In 1908 Sears began telling customers that bought hairchains, “We do not do this braiding ourselves. We sent it out; therefore we cannot guarantee same hair being used that is sent to us; you must assume all risk.” So customers began to panic. They read reports and articles about poor, young girls being forced to sell their hair and hair being picked off corpses with the rotting follicles still attached. So as you can imagine, hairwork jewelry demand plummeted after that.

So that is why hairwork jewelry is considered creepy by today’s standards. I thought it was sort of strange before today, without even realizing why.  Why do we consider certain things creepy without even realizing why? As I researched this question, I discovered that on the surface, we may think of objects like hair jewelry as being creepy, but our subconscious minds are really using that creepiness factor as a defense mechanism. This defense mechanism has evolved over centuries of natural selection and a constant refinement of the gene pool.

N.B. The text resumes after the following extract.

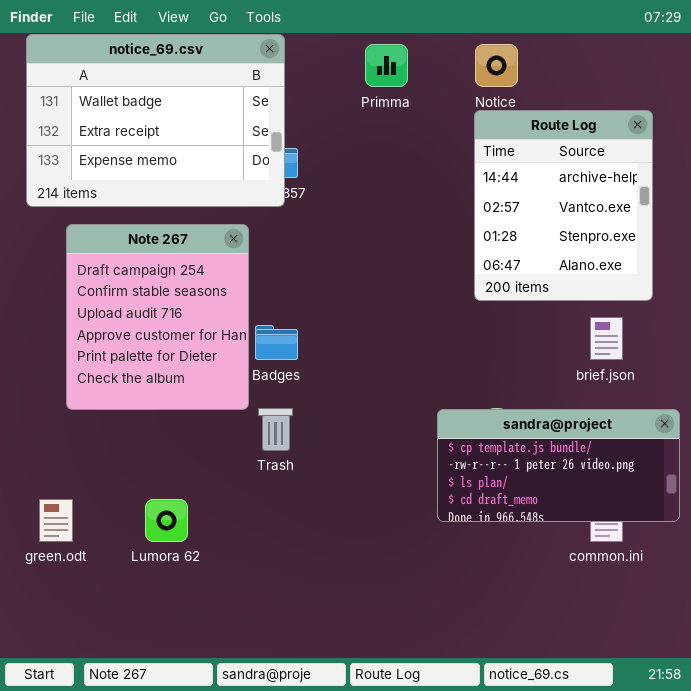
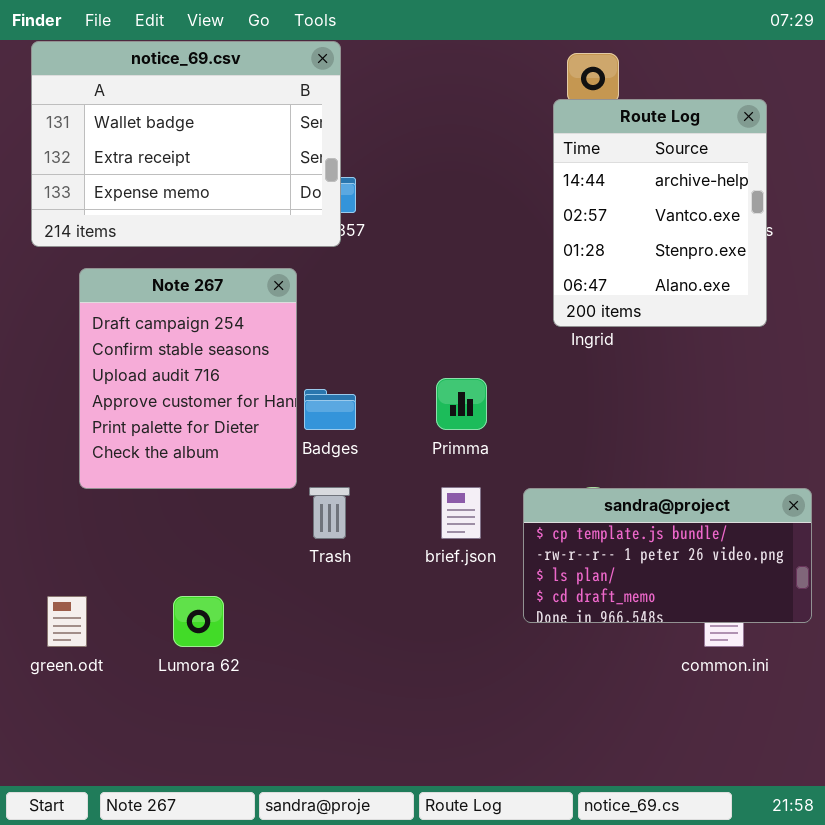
Primma: [365,44,408,87] -> [436,378,487,430], moved
Route Log: [474,110,653,301] -> [553,99,767,327], moved
brief.json: [590,317,623,360] -> [441,487,481,539], moved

What are our subconscious minds protecting us from? We don’t like hair jewelry because it is dead. Even though hair on the scalp is technically dead, it is still attached to something living. Dead things are associated with disease, decay, and of course death. Our subconscious survival instincts kick in and tell us that these things could turn us into dead things too. Even though we don’t understand why we don’t like these things, our subconscious minds are conspiring to protect us from death.

Our minds determine our relationship with objects whether we are conscious of it or not. One of the main principles of evolution is survival of the fittest. In the early days of hunting and gathering, the people that survived were the ones who avoided the risk of danger. In a time when danger lurked in every shadow, under the every bush, and behind every tree, the people who survived were the ones who lived to be safe than sorry.

The people who preferred to be safe than sorry exhibited Type I errors. A Type I error is the rejection of a true hypothesis. For example, if a person heard a twig snap nearby, they would run away instead of trying to investigate it. Our ancestors were the people who ran from danger because they survived long enough to produce. They passed their survival Type I genes onto their offspring, and they eventually made their way to us. The genes we didn’t inherit died off with the people who made Type II mistakes.

A Type II mistake is the failure to reject a false hypothesis. In survival terms, the people who made Type II decisions would investigate the forest when they heard a twig snap. These people did not survive long enough to pass down the genes that inspired them to make Type II decisions to their children. Type II kind of people were not frightened by things associated with death, like disease, insects and vermin.

When hair jewelry was popular, people did not fear it because it was always associated with a living person. However, when the scandal about hair being used from corpses broke out, people quickly turned against the jewelry because it was associated with death. Consciously, they may have thought that wearing hair jewelry that was from a corpse was disgusting. Subconsciously, their minds thought that this hair jewelry made from corpses was associated with death and disease, and that if they wore it, they would die too. People still find hair jewelry creepy or disgusting today, but they may not realize why. The reason people won’t wear hair jewelry today is the same reason people won’t eat “swine” but they will eat “pork”; one word is associated with disease and death, and the other is a delicious food (to some people). Our subconscious minds categorize the world based on what it considers dangerous and benign. Some objects we consider dangerous and others benign, and that affects how we see the world. Hair jewelry is just one example of that.